What are the core constituencies for America’s dreadful k12 government schools? Individuals vary, but hey: I can think of seven broad groups:
- Sports fanatics
- Parents who demand babysitting services
- Teachers and administrators whose careers depend upon tax money
- Progressive social engineers who wish to supplant families and markets as the prime institutions of sociality
- Businesses and students, who rely upon grades, credentials, and test scores to signal suitability for jobs
- Governments and politicians who rely upon the public system to inculcate acceptance to social engineering and government dominance in society
- Parents, students and community members who earnestly think something called “education” is a good idea
Everybody pretends to be in category 7. Almost no one is really in category 7, for, if they were, they would complain about poor educational achievements more, and look into alternate means of providing education. Most do not, so most are not.
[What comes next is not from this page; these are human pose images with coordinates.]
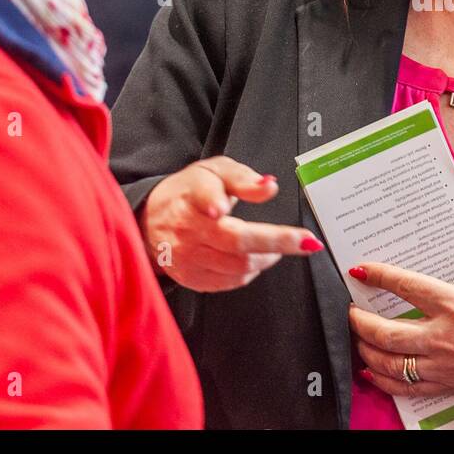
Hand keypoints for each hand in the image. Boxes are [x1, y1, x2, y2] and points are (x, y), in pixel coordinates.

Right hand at [142, 156, 322, 292]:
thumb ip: (243, 178)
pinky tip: (254, 259)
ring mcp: (187, 258)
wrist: (150, 220)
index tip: (219, 207)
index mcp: (193, 197)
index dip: (212, 202)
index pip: (204, 199)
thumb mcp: (215, 172)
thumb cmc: (188, 192)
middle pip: (235, 242)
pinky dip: (250, 272)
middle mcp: (188, 231)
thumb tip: (269, 187)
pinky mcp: (191, 278)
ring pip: (237, 267)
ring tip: (277, 246)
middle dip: (276, 242)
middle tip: (304, 241)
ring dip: (267, 258)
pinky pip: (230, 282)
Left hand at [348, 215, 453, 410]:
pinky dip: (384, 381)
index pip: (405, 286)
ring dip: (366, 350)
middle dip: (360, 320)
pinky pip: (406, 387)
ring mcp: (442, 365)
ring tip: (358, 339)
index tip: (361, 269)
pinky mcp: (448, 385)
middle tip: (351, 310)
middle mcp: (442, 337)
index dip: (379, 275)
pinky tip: (374, 373)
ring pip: (389, 362)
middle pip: (385, 331)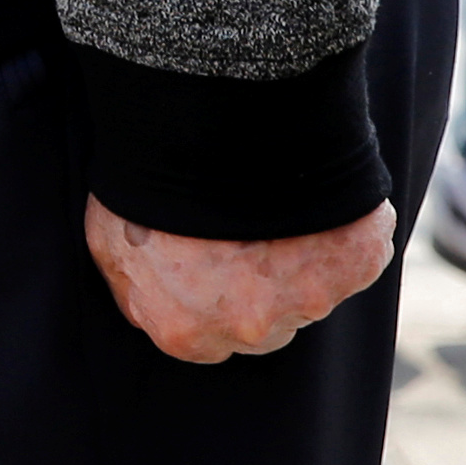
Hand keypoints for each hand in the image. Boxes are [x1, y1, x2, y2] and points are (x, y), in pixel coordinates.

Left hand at [84, 195, 394, 362]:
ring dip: (296, 254)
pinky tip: (307, 196)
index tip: (209, 258)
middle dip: (255, 284)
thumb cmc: (151, 183)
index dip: (210, 296)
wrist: (210, 128)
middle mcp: (250, 331)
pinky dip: (339, 230)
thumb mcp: (111, 242)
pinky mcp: (354, 264)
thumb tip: (149, 313)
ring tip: (269, 202)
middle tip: (239, 227)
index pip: (207, 336)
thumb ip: (135, 292)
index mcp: (186, 334)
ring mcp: (308, 300)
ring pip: (309, 290)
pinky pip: (352, 254)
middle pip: (263, 321)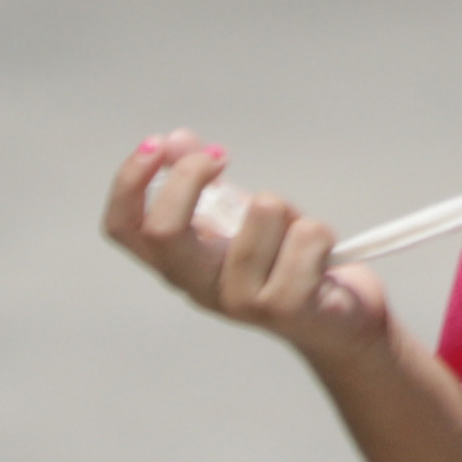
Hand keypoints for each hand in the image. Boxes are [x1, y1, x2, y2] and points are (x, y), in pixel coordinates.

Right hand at [104, 133, 387, 365]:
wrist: (338, 322)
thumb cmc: (285, 263)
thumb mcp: (243, 218)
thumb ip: (208, 186)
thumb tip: (176, 139)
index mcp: (180, 262)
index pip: (123, 228)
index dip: (129, 181)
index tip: (158, 143)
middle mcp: (199, 287)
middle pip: (163, 232)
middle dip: (190, 178)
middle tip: (221, 157)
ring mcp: (239, 302)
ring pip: (261, 213)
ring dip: (284, 206)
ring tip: (296, 231)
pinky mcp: (285, 309)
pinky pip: (306, 238)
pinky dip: (319, 232)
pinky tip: (322, 255)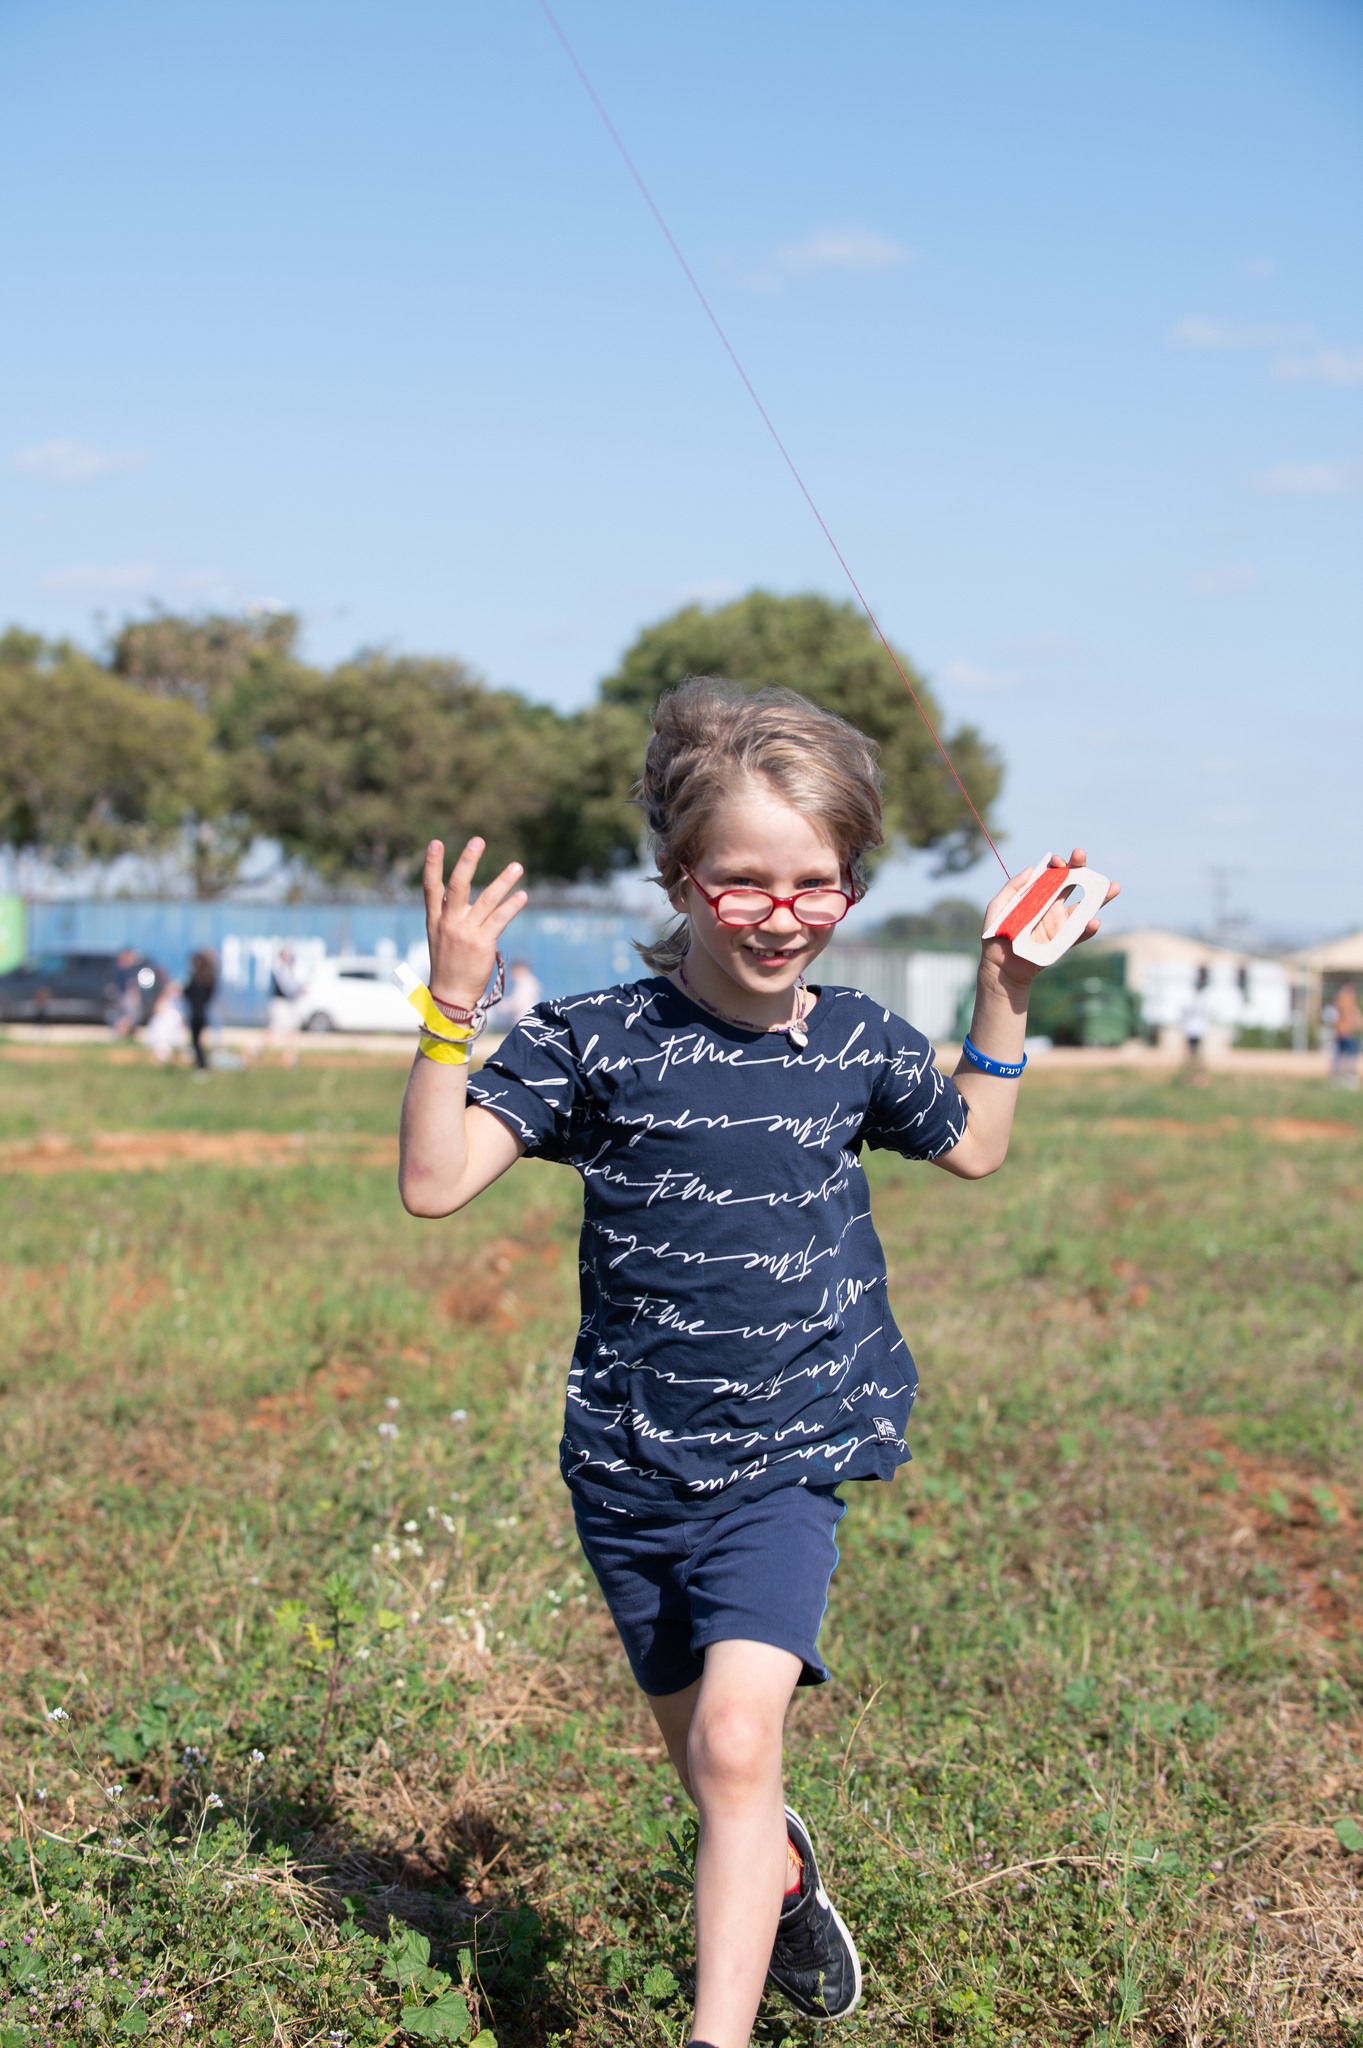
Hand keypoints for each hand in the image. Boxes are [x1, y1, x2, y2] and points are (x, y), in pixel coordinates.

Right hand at [423, 837, 527, 1007]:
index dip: (433, 864)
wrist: (451, 994)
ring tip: (517, 865)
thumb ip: (449, 913)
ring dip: (503, 881)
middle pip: (458, 886)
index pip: (431, 887)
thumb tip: (462, 894)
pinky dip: (512, 906)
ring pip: (486, 900)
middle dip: (469, 861)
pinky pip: (500, 919)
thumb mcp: (440, 936)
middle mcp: (449, 922)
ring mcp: (466, 932)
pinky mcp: (483, 943)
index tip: (436, 842)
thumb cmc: (448, 964)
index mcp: (435, 919)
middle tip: (479, 840)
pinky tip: (522, 895)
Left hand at [982, 847, 1120, 986]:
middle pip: (1072, 884)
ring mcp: (1060, 924)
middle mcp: (1053, 906)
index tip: (1058, 861)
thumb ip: (1012, 888)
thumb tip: (1031, 869)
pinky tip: (1094, 921)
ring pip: (1085, 907)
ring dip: (1099, 896)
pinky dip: (1088, 929)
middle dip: (1079, 868)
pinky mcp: (1063, 941)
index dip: (1058, 865)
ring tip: (1113, 886)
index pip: (1052, 875)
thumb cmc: (997, 935)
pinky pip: (1079, 934)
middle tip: (1081, 856)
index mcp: (1038, 895)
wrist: (1001, 966)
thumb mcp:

I would amend this list a bit, because of a relationship between items 2 and 7. Parents want both baby-sitting services and a sort of social certification that “they did their jobs” by sending their children to school to be educated. They want to ignore the discernible fact that their children — who these parents brought into the world on their own authority and responsibility — are not being well educated, or to look at the situation and cry “Why aren’t the schools doing a better job?” yet continue to send their children to ‘the’ schools, because most of the people around them will accept the presumption that in sending their children to state-run schools, even if these schools are under-performing, represents a meeting of their responsibilities.
Which sounds like another form of signaling….
Well, signalling is intended either to convey fact, or to deceive.
When a parent engages in magical thinking, simply believing that responsibility is met by sending his or her child to an under-performing state-run school, there’s no expectation of a need to signal.
If the parent does anticipate confrontation, he or she doesn’t have to believe that anyone will actually be deceived by pretense; the parent simply needs to believe that various others will choose to behave as if they believe, perhaps so that they may avail themselves of the same pretense, more generally so that they won’t feel the need to do something, especially when surrounded by those who will fight to protect the pretense.
Most of society chooses to look the other way about many things.